WHAT IS EXPECTED:
Where in the records does the word "application" occur? Copy each line in which it does.

Rendered images with source text:
· · ·
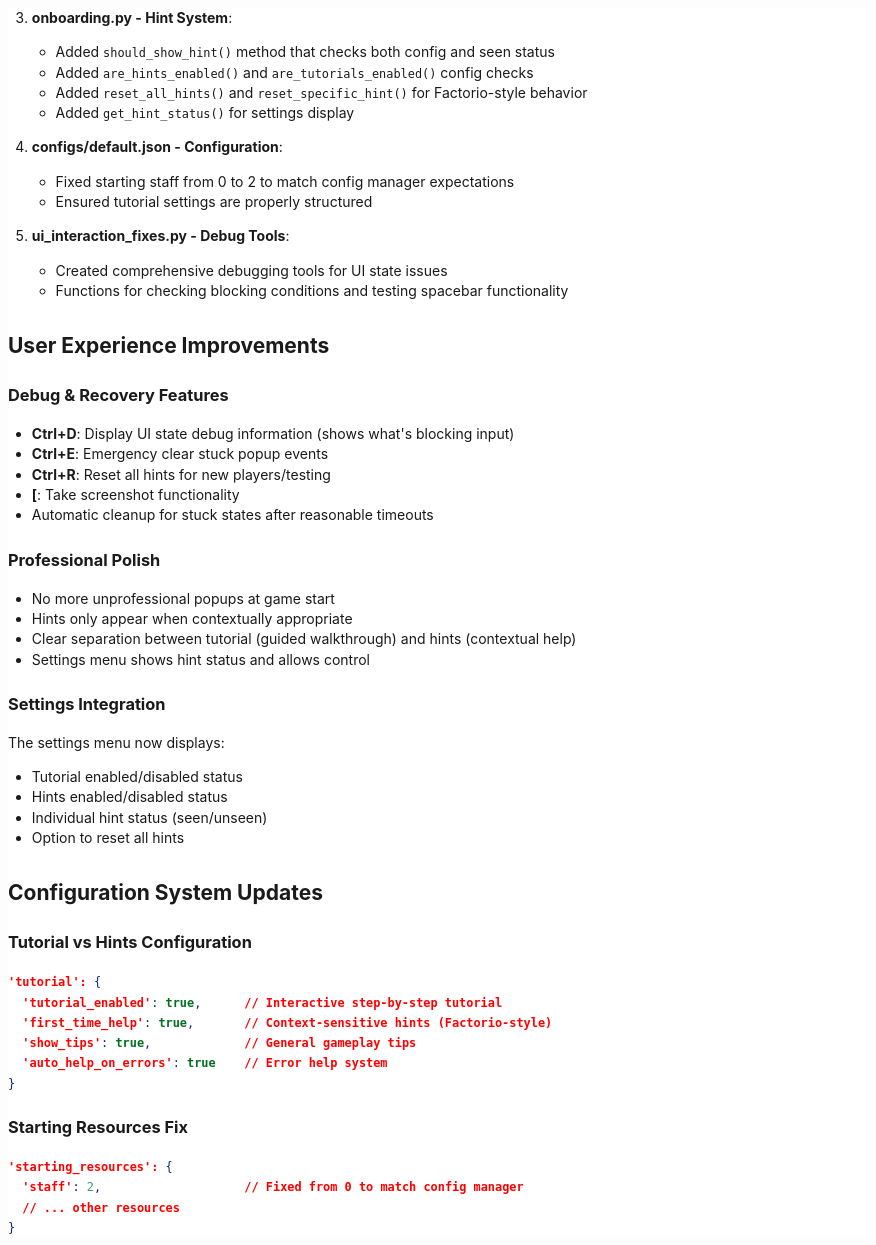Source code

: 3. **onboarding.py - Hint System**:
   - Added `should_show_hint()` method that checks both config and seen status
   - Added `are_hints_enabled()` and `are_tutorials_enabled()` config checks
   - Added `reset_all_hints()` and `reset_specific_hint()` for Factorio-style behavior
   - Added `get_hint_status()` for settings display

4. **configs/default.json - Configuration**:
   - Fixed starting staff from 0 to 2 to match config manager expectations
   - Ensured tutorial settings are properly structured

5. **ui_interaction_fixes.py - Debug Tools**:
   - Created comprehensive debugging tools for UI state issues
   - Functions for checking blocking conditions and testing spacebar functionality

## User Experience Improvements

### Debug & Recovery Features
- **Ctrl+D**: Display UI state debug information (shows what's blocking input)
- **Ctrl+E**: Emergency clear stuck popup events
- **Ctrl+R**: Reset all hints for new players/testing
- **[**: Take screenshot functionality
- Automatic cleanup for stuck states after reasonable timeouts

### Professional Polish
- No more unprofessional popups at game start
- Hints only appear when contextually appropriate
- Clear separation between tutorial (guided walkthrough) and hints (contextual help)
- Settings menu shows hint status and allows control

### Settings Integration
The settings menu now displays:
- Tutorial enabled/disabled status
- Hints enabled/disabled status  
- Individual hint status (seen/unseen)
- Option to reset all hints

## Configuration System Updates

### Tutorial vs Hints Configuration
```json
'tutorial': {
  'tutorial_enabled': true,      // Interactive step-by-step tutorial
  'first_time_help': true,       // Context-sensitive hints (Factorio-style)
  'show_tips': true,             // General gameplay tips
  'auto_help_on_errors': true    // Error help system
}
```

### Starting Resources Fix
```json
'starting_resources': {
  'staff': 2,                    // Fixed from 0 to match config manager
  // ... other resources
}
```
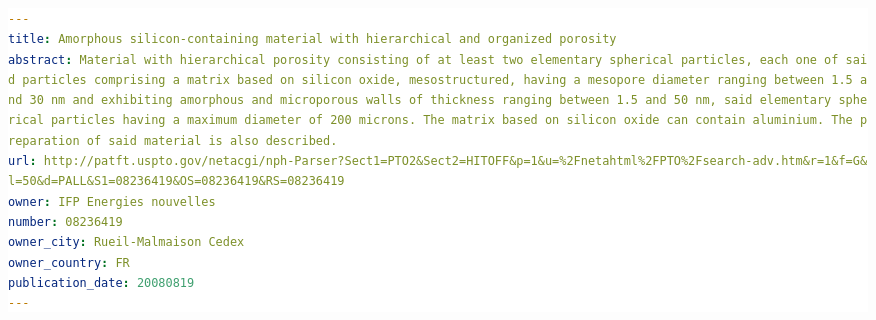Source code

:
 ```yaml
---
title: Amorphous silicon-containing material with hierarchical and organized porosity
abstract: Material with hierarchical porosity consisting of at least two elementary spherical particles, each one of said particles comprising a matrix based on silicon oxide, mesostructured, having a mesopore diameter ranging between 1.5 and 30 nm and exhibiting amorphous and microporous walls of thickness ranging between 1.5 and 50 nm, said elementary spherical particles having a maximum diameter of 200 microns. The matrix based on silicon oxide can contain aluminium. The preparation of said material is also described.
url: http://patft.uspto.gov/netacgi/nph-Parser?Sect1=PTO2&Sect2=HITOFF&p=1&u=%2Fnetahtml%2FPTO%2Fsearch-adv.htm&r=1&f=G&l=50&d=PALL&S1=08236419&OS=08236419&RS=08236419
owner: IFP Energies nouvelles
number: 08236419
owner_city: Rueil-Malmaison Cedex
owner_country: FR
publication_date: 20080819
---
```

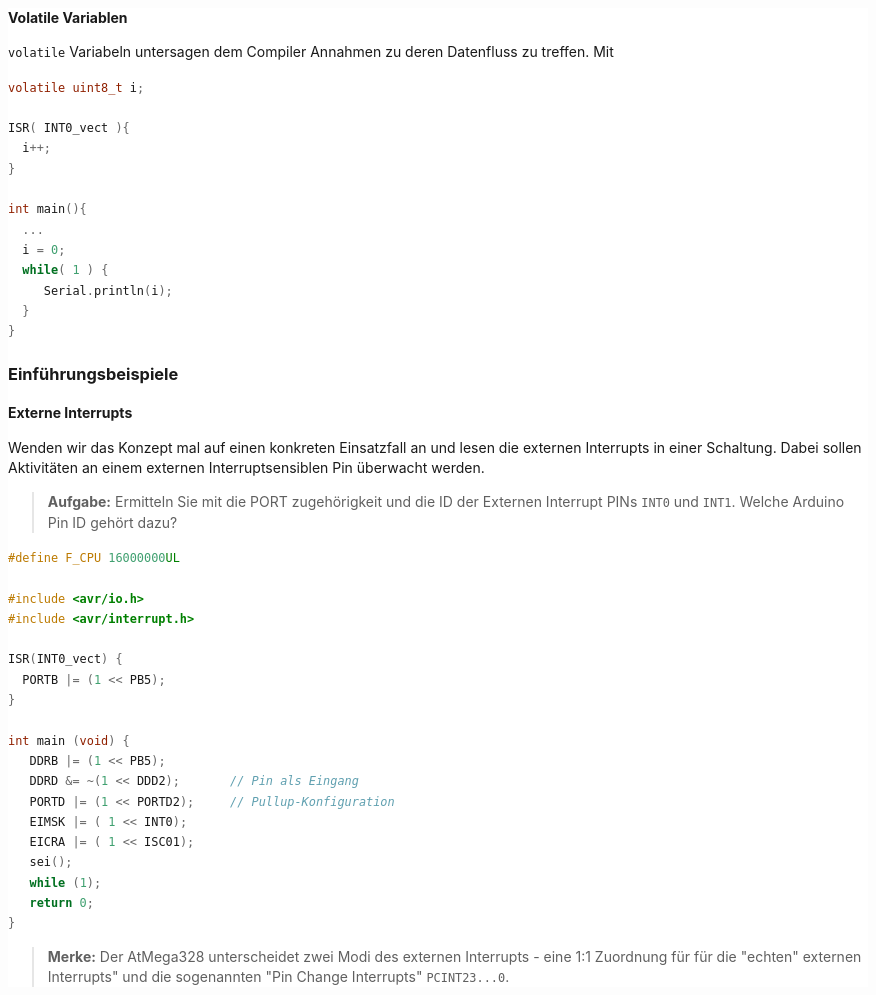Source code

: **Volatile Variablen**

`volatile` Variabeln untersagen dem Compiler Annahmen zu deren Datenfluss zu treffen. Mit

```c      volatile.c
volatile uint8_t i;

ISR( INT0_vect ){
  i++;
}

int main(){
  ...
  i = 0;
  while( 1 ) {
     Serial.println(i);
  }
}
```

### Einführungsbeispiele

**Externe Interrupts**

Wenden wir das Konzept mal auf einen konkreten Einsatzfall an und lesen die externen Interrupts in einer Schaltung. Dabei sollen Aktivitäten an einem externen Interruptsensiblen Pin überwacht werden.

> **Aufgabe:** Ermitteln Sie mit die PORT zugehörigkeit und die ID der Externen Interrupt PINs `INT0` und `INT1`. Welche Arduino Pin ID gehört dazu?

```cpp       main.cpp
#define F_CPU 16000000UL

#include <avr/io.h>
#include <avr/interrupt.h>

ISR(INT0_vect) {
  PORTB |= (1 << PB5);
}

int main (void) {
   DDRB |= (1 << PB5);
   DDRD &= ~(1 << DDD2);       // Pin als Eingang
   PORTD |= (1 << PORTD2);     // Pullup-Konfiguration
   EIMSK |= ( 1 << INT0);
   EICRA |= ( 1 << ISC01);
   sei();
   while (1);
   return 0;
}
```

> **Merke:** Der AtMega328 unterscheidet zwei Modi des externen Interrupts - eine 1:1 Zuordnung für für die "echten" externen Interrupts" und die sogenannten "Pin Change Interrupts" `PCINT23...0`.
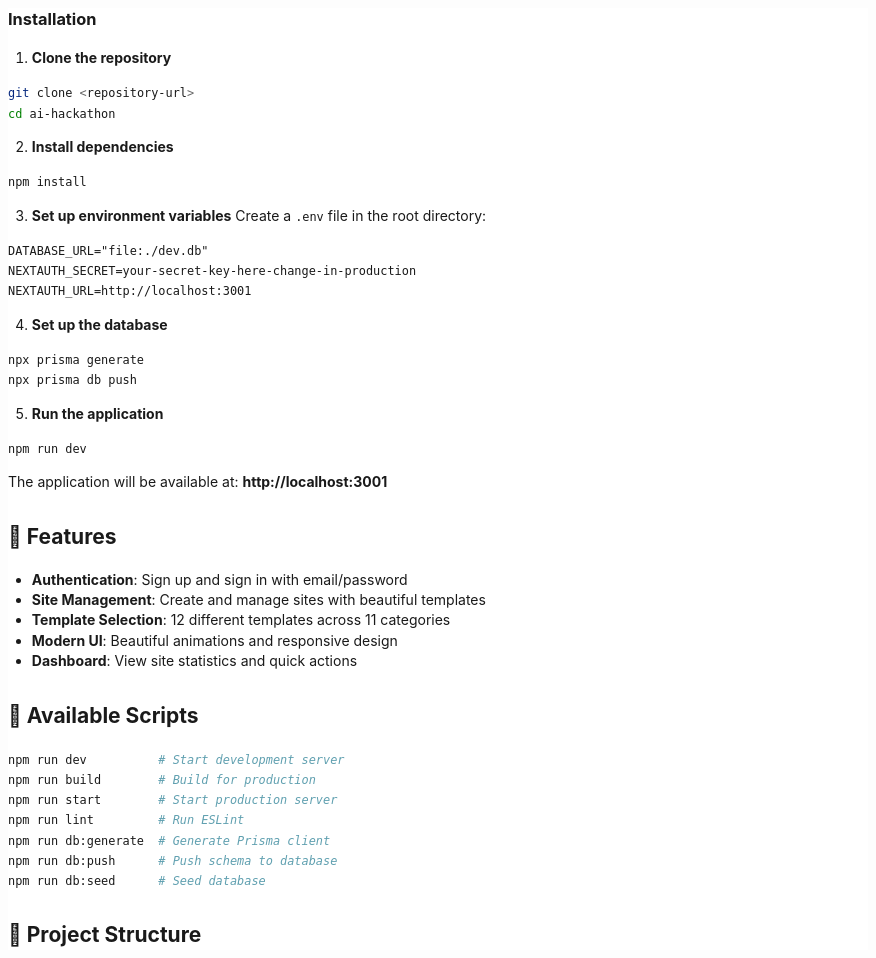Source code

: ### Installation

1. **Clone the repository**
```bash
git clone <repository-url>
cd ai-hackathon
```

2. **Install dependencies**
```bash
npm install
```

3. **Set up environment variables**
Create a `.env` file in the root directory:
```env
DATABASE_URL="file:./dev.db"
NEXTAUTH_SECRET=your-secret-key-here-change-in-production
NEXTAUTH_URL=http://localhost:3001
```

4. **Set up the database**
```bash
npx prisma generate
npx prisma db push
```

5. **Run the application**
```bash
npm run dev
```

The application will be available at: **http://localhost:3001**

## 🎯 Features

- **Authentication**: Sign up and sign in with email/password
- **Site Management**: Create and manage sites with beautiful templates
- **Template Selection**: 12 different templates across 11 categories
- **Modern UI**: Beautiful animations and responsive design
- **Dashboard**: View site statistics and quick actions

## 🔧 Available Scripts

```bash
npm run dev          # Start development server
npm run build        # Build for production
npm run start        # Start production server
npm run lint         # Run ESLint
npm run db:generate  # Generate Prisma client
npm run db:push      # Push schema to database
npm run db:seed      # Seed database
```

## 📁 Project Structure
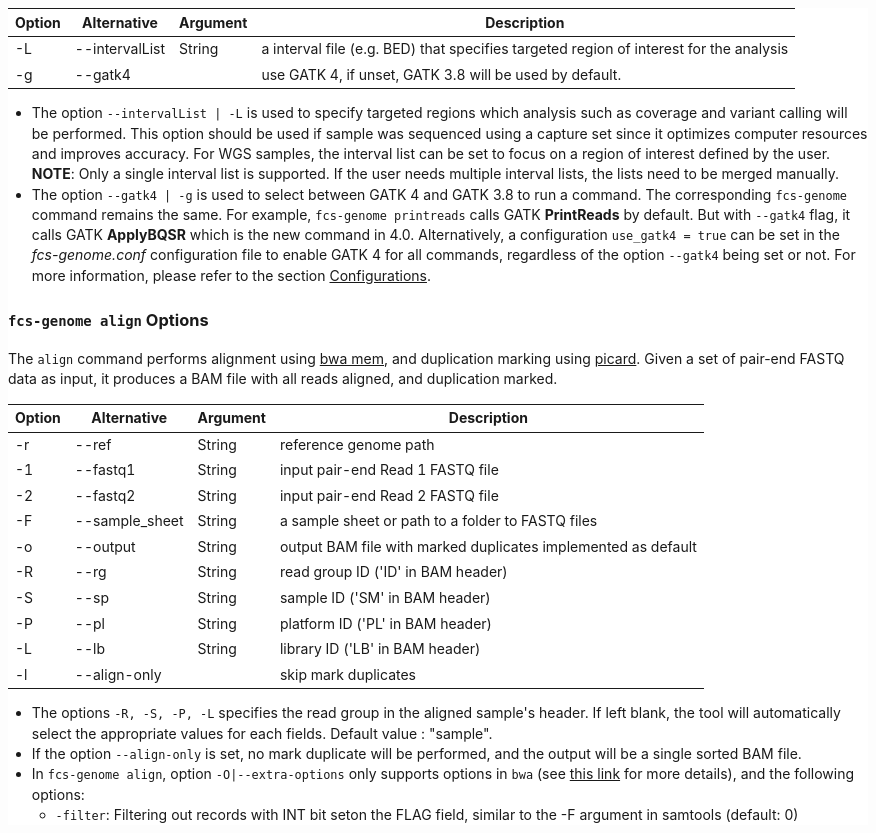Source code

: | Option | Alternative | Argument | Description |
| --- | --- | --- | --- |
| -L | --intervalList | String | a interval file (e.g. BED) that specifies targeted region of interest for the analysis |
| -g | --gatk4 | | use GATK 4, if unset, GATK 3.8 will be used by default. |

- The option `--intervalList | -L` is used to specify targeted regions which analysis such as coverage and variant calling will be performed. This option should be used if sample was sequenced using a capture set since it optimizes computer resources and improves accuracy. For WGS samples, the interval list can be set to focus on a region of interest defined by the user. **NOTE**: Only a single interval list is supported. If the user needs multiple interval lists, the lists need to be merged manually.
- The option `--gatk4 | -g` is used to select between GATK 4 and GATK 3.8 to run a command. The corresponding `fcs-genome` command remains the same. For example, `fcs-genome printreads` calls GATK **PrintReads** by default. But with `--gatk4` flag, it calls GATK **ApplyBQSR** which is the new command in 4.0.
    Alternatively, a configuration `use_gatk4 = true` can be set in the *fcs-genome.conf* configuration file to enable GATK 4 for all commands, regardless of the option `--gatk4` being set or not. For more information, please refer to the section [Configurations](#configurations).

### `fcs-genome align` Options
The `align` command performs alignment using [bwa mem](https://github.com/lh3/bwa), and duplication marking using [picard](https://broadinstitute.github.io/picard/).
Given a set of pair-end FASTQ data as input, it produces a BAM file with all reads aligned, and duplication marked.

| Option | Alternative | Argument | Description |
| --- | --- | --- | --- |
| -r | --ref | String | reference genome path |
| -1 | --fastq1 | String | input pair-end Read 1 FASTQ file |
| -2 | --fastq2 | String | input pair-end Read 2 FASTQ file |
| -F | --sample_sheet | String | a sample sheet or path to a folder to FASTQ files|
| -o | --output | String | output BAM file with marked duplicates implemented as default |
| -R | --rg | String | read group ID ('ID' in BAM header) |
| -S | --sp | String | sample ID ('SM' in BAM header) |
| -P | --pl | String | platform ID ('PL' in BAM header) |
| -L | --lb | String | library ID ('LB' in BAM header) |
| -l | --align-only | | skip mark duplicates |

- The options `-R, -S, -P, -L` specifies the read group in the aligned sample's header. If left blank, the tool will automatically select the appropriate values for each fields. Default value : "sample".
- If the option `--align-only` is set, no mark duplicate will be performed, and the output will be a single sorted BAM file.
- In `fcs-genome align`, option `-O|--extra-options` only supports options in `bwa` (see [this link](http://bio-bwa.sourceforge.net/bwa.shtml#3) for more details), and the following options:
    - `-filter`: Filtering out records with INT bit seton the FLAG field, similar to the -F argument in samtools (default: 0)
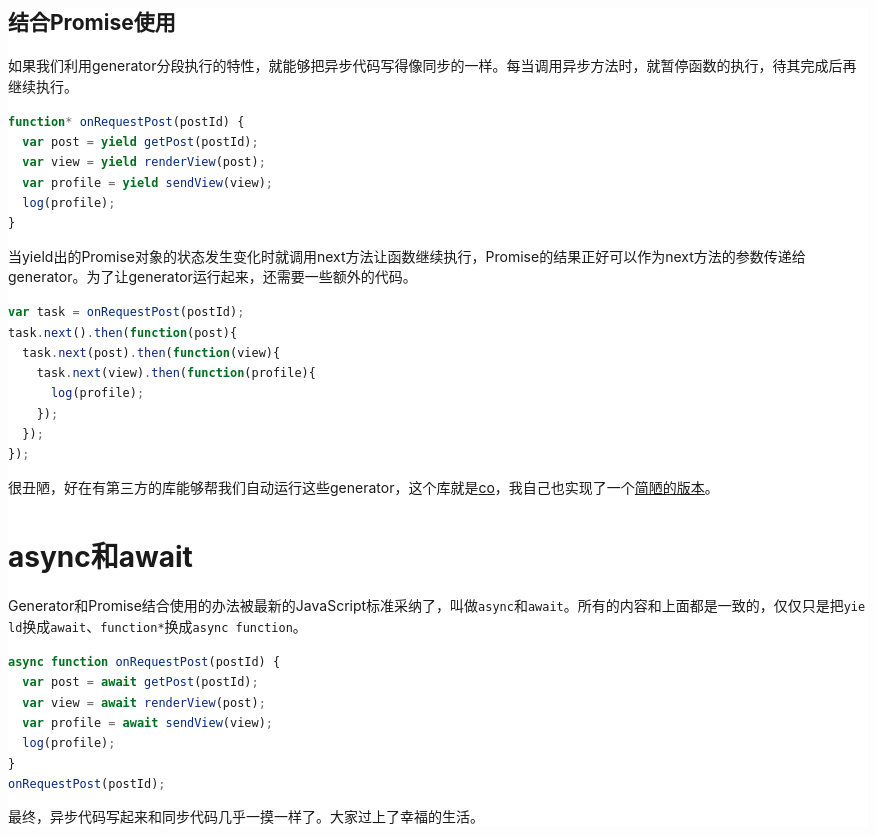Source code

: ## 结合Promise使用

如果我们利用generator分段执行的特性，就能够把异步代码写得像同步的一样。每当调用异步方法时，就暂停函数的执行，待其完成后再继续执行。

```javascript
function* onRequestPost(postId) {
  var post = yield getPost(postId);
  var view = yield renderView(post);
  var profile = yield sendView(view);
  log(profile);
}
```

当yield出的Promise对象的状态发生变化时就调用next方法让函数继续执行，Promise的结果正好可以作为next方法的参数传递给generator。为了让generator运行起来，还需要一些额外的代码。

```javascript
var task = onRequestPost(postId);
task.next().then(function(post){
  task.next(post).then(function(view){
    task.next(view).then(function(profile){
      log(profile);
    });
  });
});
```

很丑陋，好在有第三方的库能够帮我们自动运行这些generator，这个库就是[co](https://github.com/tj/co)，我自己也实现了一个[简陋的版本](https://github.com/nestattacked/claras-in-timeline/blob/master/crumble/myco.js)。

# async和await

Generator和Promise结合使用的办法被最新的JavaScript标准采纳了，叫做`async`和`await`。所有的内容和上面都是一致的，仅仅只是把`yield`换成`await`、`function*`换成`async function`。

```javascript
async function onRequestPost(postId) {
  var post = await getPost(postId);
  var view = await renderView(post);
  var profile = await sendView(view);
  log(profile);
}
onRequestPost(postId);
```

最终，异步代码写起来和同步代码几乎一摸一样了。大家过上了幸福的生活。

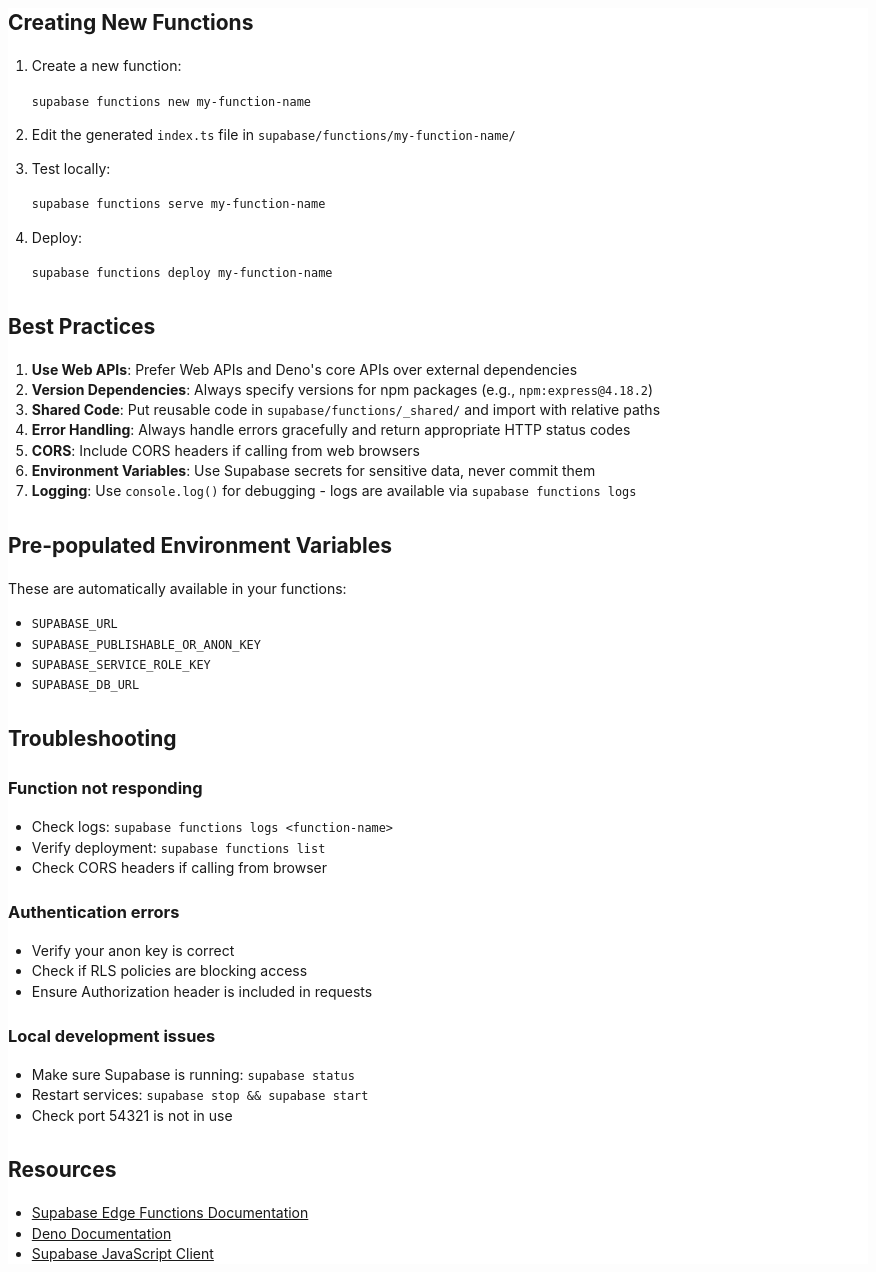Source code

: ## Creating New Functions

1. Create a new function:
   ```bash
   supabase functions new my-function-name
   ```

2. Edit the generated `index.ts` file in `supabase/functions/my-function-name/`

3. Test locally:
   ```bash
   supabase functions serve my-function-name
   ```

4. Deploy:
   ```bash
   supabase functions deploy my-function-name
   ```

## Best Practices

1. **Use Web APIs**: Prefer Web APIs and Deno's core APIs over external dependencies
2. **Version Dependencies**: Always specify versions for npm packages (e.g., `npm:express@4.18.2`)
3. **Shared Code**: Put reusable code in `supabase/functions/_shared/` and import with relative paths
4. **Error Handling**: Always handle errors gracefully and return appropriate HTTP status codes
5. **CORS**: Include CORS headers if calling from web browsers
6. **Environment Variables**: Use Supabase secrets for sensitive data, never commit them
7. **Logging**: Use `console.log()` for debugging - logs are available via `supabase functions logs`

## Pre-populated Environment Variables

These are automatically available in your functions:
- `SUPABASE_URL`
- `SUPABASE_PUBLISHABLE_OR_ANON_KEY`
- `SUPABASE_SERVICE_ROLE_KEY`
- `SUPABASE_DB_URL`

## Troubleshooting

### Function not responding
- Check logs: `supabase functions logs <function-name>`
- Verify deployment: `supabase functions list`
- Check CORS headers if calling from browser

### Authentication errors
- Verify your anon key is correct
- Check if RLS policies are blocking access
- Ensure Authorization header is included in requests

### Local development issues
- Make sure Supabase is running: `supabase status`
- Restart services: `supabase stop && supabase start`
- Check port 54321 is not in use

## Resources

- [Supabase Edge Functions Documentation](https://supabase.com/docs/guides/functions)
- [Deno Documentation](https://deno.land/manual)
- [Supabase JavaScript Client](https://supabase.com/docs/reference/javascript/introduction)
· · ·
ANSWER SECTION:
5. **Run the application**
The application will be available at: **http://localhost:3001**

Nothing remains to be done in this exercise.